- **Exercise prompt**: A single number is the answer here: the count of lines in the records below in which the word "Right" appears.

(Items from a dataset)
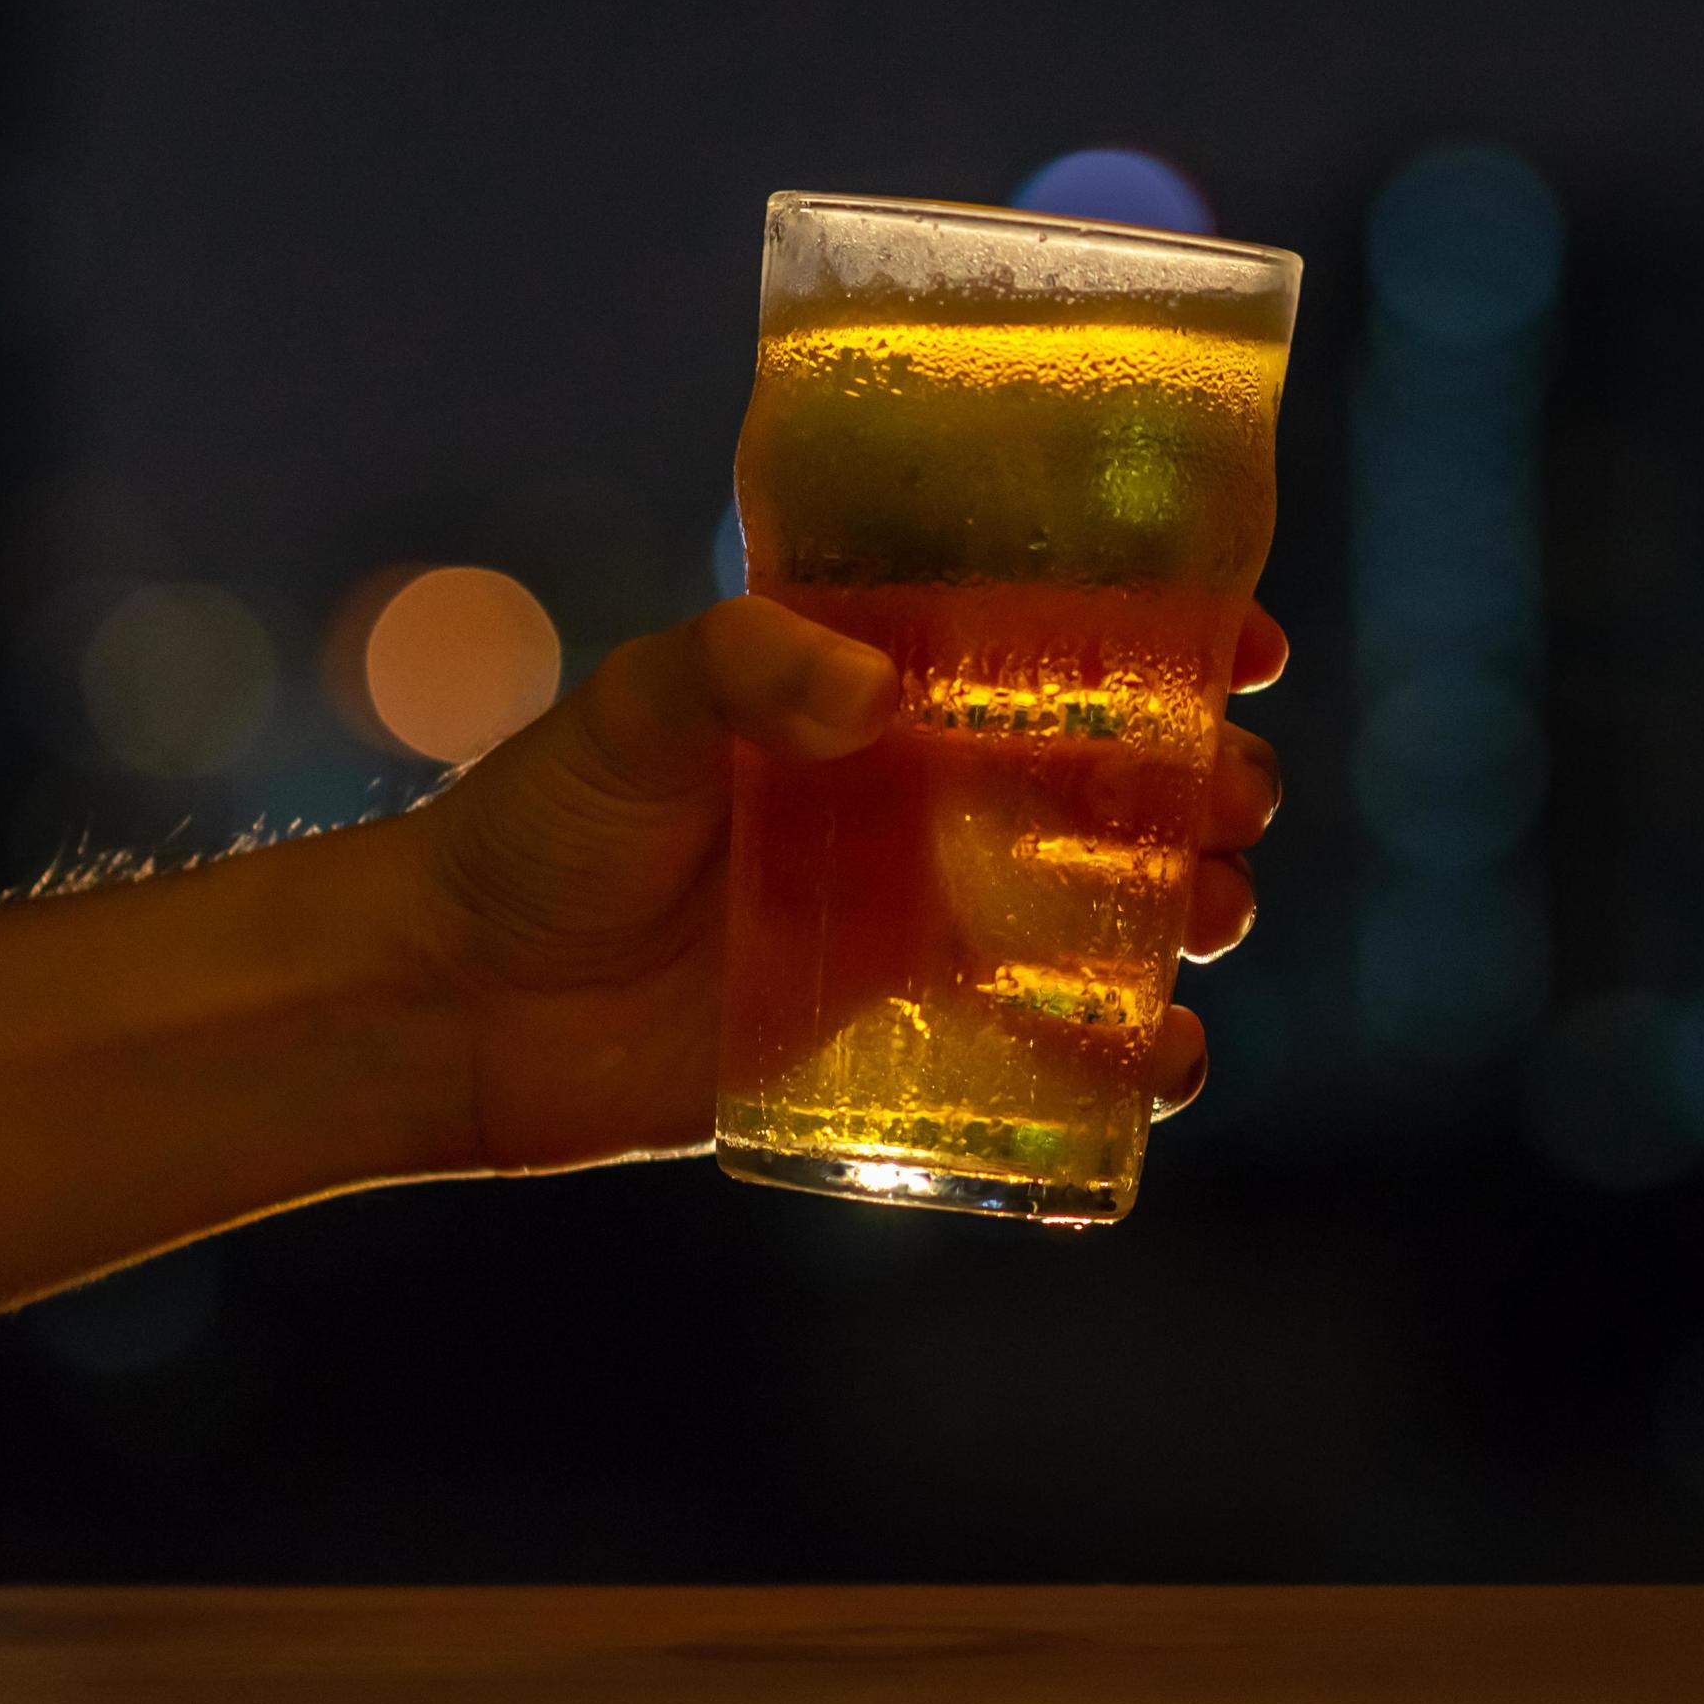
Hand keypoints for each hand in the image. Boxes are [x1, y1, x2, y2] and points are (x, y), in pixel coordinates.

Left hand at [403, 595, 1286, 1174]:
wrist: (458, 1004)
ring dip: (1191, 912)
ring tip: (1201, 919)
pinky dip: (1128, 1058)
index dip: (1174, 640)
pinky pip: (1055, 1047)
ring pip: (1116, 913)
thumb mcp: (633, 710)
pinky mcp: (912, 1040)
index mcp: (892, 697)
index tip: (1245, 645)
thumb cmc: (540, 827)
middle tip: (1227, 804)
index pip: (1062, 649)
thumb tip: (874, 690)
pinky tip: (1158, 1062)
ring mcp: (933, 923)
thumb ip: (742, 669)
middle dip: (1211, 789)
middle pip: (1125, 786)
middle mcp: (934, 803)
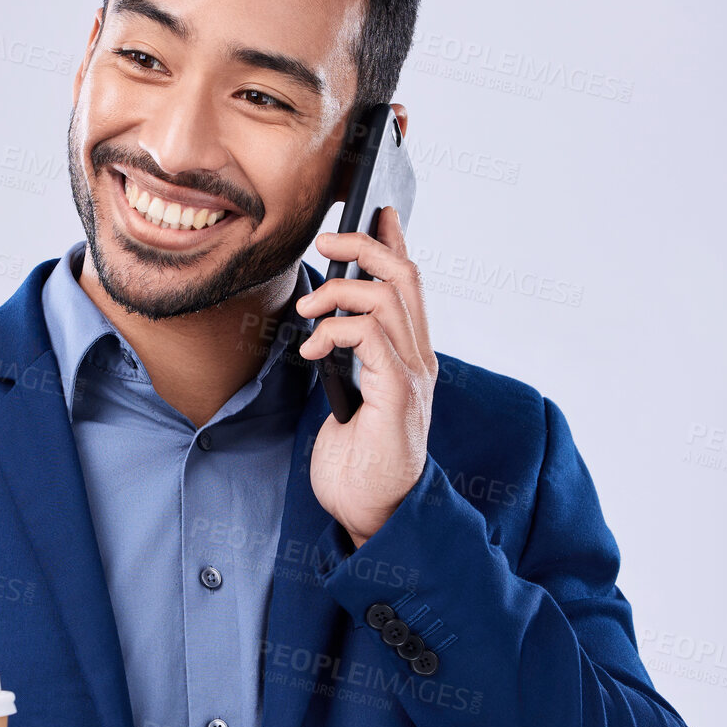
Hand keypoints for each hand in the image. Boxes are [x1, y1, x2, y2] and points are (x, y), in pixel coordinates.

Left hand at [296, 205, 436, 546]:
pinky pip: (371, 336)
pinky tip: (313, 350)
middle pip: (405, 275)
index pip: (409, 284)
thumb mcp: (349, 400)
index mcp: (409, 358)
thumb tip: (326, 329)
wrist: (373, 515)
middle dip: (364, 245)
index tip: (374, 212)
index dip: (394, 241)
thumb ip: (349, 364)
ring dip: (338, 292)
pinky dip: (335, 330)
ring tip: (307, 311)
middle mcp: (418, 360)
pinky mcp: (398, 396)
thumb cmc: (357, 465)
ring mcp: (412, 377)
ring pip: (388, 297)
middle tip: (325, 243)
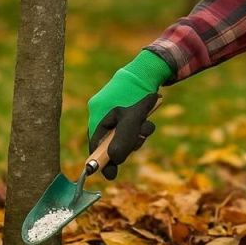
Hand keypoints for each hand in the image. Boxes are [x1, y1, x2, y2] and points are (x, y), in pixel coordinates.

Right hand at [87, 50, 171, 179]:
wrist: (150, 70)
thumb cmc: (139, 95)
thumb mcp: (132, 121)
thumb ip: (122, 141)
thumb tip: (114, 161)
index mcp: (97, 113)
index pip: (95, 142)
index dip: (102, 160)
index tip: (110, 174)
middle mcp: (102, 112)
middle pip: (110, 140)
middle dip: (127, 144)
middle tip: (138, 141)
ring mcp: (114, 109)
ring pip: (123, 134)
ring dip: (137, 135)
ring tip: (146, 127)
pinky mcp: (126, 107)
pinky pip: (129, 125)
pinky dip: (139, 127)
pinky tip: (148, 121)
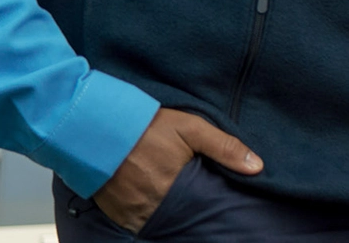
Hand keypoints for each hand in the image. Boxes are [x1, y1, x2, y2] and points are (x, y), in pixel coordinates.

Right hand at [95, 108, 259, 232]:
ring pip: (156, 222)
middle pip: (178, 218)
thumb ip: (225, 148)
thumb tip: (257, 168)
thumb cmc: (145, 125)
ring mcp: (128, 212)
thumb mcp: (191, 128)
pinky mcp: (112, 212)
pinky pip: (133, 222)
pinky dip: (144, 214)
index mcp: (173, 189)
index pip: (200, 209)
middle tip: (191, 197)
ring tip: (171, 197)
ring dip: (165, 213)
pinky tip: (151, 199)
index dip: (207, 205)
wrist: (91, 126)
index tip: (213, 200)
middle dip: (187, 210)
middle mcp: (149, 206)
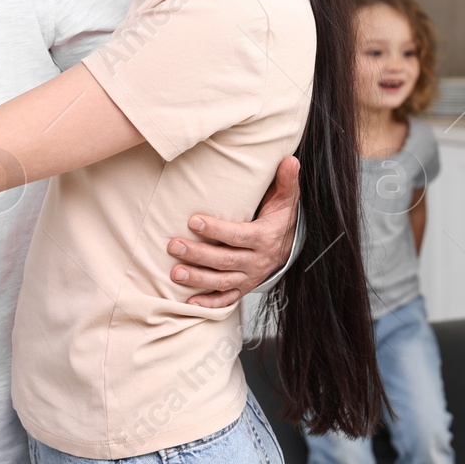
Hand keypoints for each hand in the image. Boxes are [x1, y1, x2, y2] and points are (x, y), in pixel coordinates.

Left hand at [170, 155, 300, 308]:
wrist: (291, 248)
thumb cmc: (280, 219)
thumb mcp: (286, 200)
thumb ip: (286, 181)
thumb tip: (290, 160)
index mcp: (264, 238)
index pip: (238, 236)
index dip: (216, 230)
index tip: (194, 221)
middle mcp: (256, 261)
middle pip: (225, 260)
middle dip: (198, 254)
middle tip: (174, 246)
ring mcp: (249, 277)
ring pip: (222, 281)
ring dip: (198, 279)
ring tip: (174, 273)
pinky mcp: (243, 289)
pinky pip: (226, 300)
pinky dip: (208, 303)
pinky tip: (188, 303)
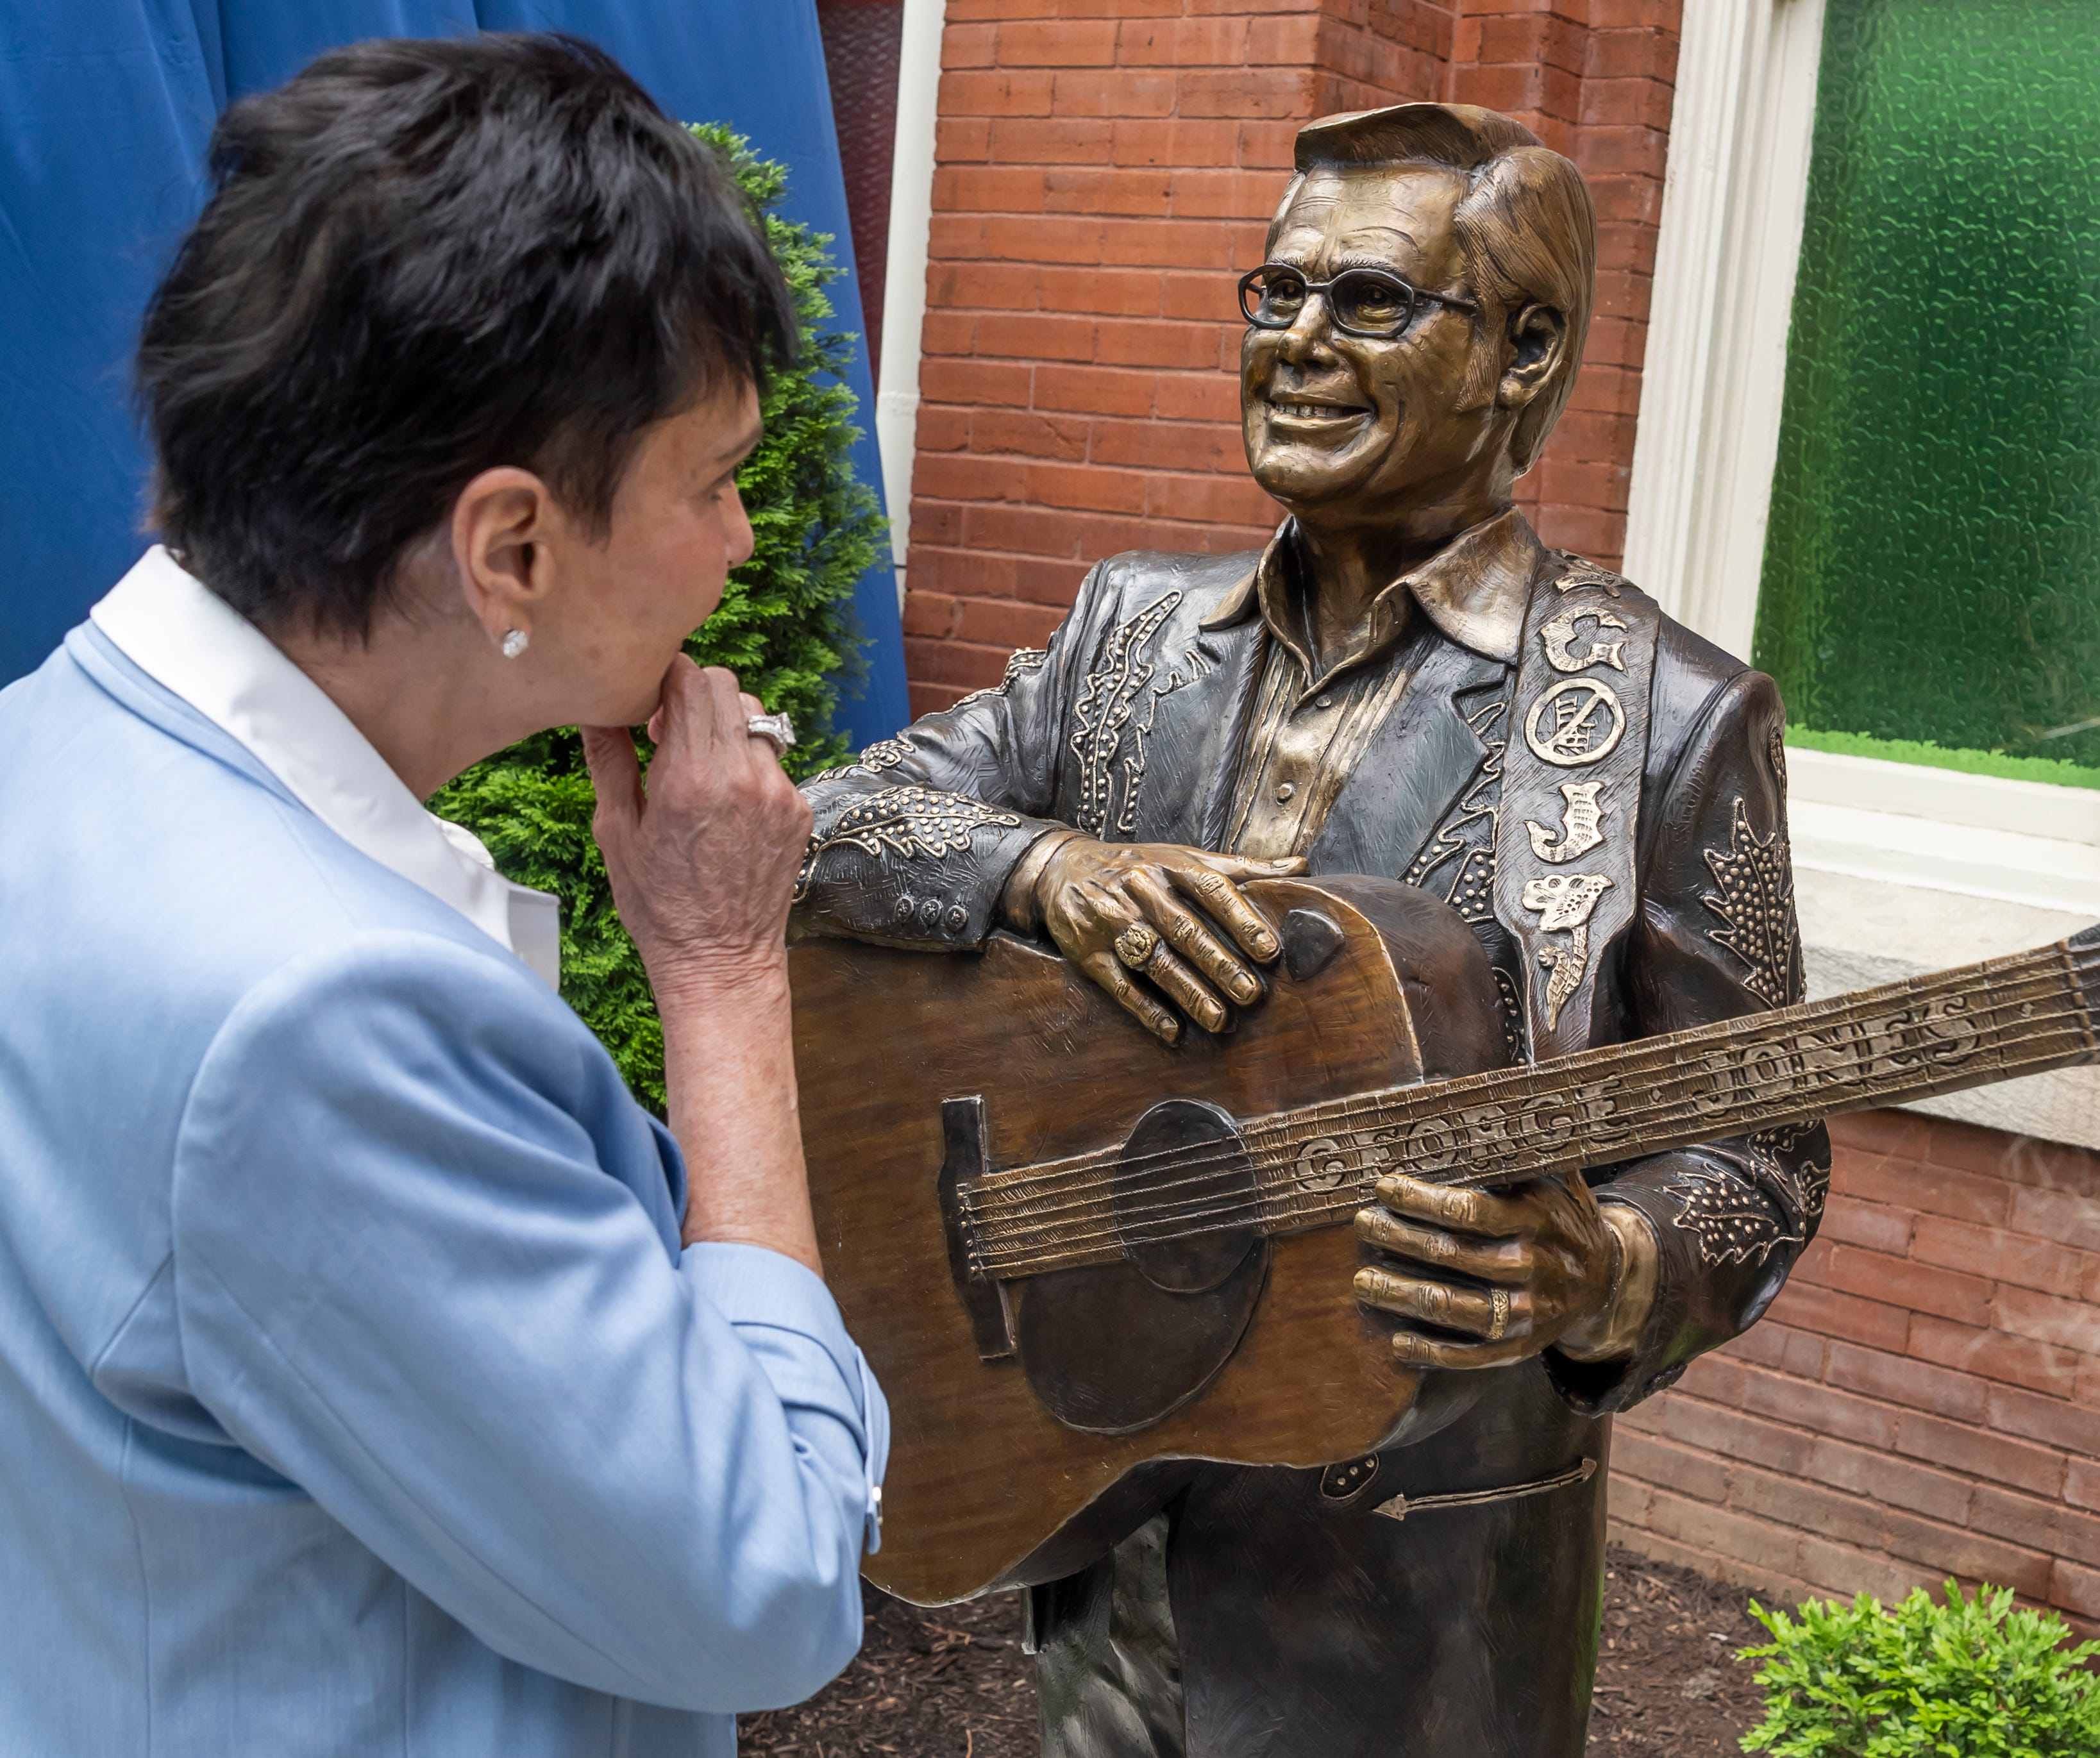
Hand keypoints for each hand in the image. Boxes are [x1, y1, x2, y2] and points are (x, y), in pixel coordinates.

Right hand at [584, 659, 820, 1271]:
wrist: (721, 960)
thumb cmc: (658, 903)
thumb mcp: (615, 831)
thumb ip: (610, 758)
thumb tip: (597, 705)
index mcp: (689, 777)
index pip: (689, 679)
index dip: (665, 678)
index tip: (647, 703)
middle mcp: (741, 775)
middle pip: (726, 686)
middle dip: (694, 695)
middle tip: (668, 733)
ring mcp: (778, 791)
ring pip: (755, 718)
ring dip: (724, 727)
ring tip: (698, 769)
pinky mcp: (799, 809)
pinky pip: (772, 760)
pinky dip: (747, 764)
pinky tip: (726, 803)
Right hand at [1006, 837, 1304, 1041]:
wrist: (1062, 869)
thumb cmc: (1139, 867)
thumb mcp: (1185, 858)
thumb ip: (1243, 868)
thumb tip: (1302, 868)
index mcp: (1171, 865)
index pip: (1211, 889)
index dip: (1241, 919)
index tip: (1270, 950)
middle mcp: (1141, 890)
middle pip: (1184, 929)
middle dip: (1219, 964)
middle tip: (1251, 995)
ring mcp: (1111, 922)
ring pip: (1154, 960)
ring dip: (1188, 991)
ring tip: (1220, 1020)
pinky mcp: (1087, 952)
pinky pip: (1119, 983)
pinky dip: (1146, 1008)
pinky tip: (1172, 1030)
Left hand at [1351, 1172, 1643, 1369]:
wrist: (1605, 1279)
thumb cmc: (1559, 1215)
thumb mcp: (1550, 1177)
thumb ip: (1514, 1152)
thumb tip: (1465, 1111)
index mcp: (1537, 1218)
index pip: (1469, 1210)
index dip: (1421, 1200)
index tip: (1384, 1187)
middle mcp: (1532, 1266)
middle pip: (1452, 1255)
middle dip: (1399, 1239)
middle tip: (1362, 1224)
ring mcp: (1526, 1312)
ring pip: (1453, 1307)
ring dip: (1402, 1295)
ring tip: (1362, 1281)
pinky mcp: (1520, 1347)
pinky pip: (1471, 1356)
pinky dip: (1432, 1351)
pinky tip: (1397, 1341)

- **Solution to this exercise**: 4